Jendra nodded. "We come from the distant future. In fact, this has been quite a popular spot this year, all our friends have been here." She bit her lip. "Anyway, Julien has always been somewhat of a problem child. My family thought he might settle down if he could live in a simpler time, which is why we brought him here."

Dougal remembered what Carl had said about the odd people who'd rented his cottages this summer.

"He truly is incorrigible though," Jendra continued. "We didn't even know he'd brought a disintegration gun with him, until he used it on poor Mr. Gizwold. My husband confiscated the gun, I know you'd rather have it as evidence, I think you call it, but we aren't allowed to leave future technology behind, I'm sure you understand."

Dougal nodded, bemused.

"Anyway," she said, rising. "We'll be leaving tomorrow. I'm sorry to leave you without any evidence of Mr. Gizwold's murder, but I really don't think we should leave Julien behind, do you? I shudder to think of all the damage he could do in this time period."

She reached out and took Dougal's unresisting hand. "Goodbye, Sheriff, and once again, I'm sorry for all the trouble we've been."

She was gone in a swirl of her eye-blinding coat.

* ~ * ~ * ~ * ~ *

Sleep didn't come easily to Dougal that night. He tossed and turned and what little sleep he did get was haunted by indistinct nightmares. It was just as well Mama was visiting her sister, he didn't feel up to an explanation of the puffiness and dark circles under his eyes. It was going to be hard enough when she got back, explaining his part in the goings on of the last week.

As Dougal started the coffee going at the office the next morning, he turned Jendra's story over in his mind. She sounded like she really believed all that foolishness about ray guns and time travel. He wondered what her husband thought about it. Did he even know what his wife was up to? Maybe he should.

He told himself on the drive out to Bayview Cottages that he was only going to make sure the husband, Tibor, knew what was going on. What kind of name was Tibor anyway? Sounded foreign to him. Maybe the whole bunch of them were foreigners and that's why they acted so strangely.

Carl came out of the office to greet him.

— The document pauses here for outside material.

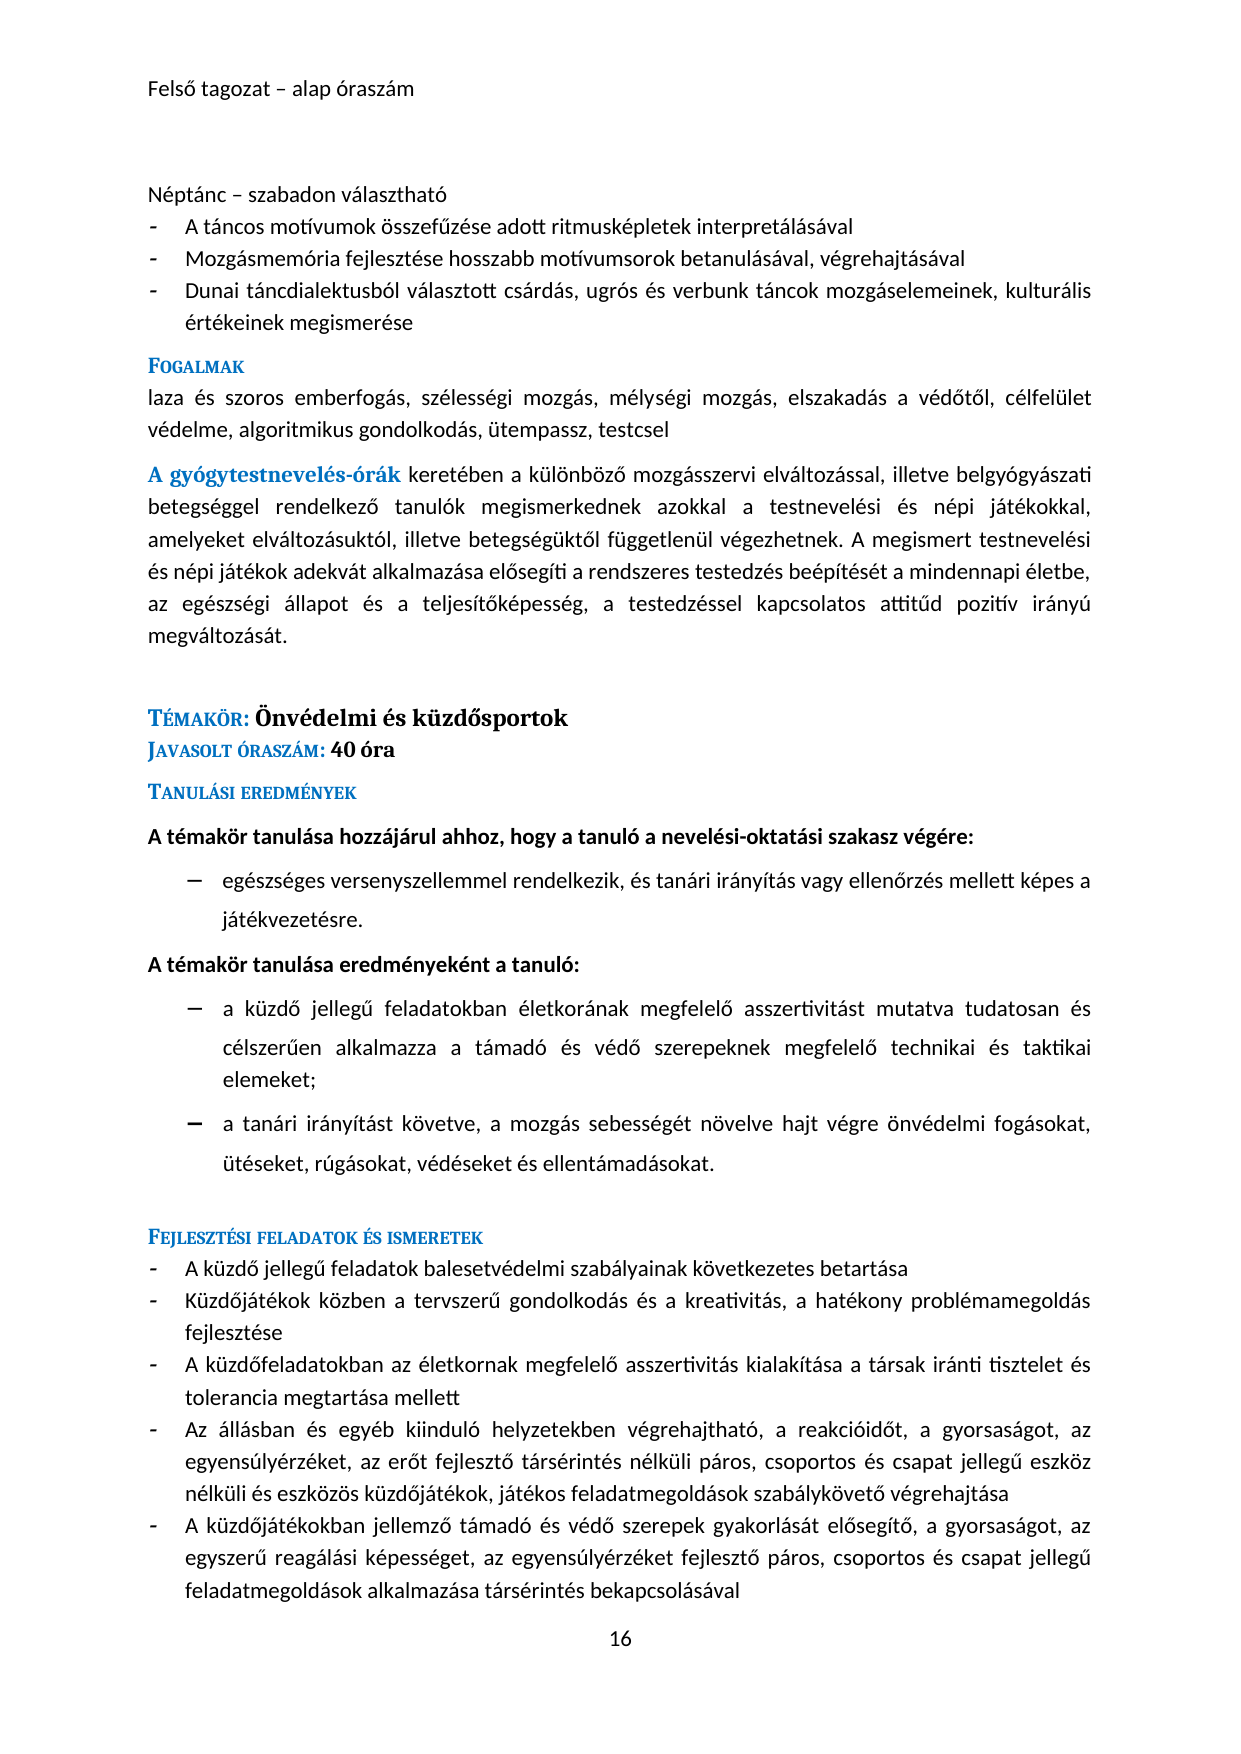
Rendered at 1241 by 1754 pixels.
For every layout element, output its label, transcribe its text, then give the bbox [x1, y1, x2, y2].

"I was just trying to ring you up, Dougal. I had the strangest thing happen ..."

"Wouldn't happen to involve the Nixtrom's, would it?"

"The Nixtrom's? Nah, they're leaving today anyhow. I'm talking about that Gizwold fella."

"Don't tell me he came back?"

"Didn't see him, but the stuff he left behind disappeared and he left what he owed me on the bed in the cottage."

"You don't say ..." Dougal rubbed his chin. Did Gizwold really come back? Or was all this a cover-up for his murder, just like in Real Crimes Magazine. "Say Carl, that woman, Mrs. Nixtrom, said her nephew was visiting too. Did you ever get a good look at him?"

"Yeah, creepy little bugger. Had this crazy look in his eyes. Like to play space alien out in the woods - even had a little ray gun. Kept threatening to disintegrate me if I got in his way."

"Maybe I should take a look around, Carl. I'll have a talk with the Nixtrom's too, just to be on the safe side."

Carl gave him the cottage numbers. Dougal left his car by the office and followed the winding path down to the lake. Something seemed to be missing and it took him a moment to figure out what. It was the gnomes. Carl had a collection of the ugliest garden gnomes you'd ever want to see and they used to be spread out along the path.

Dougal stopped to look around but there was no trace of them. Maybe Carl had moved them; he'd have to remember to ask. And didn't there used to be a big old cement fountain in the picnic area down near the lake?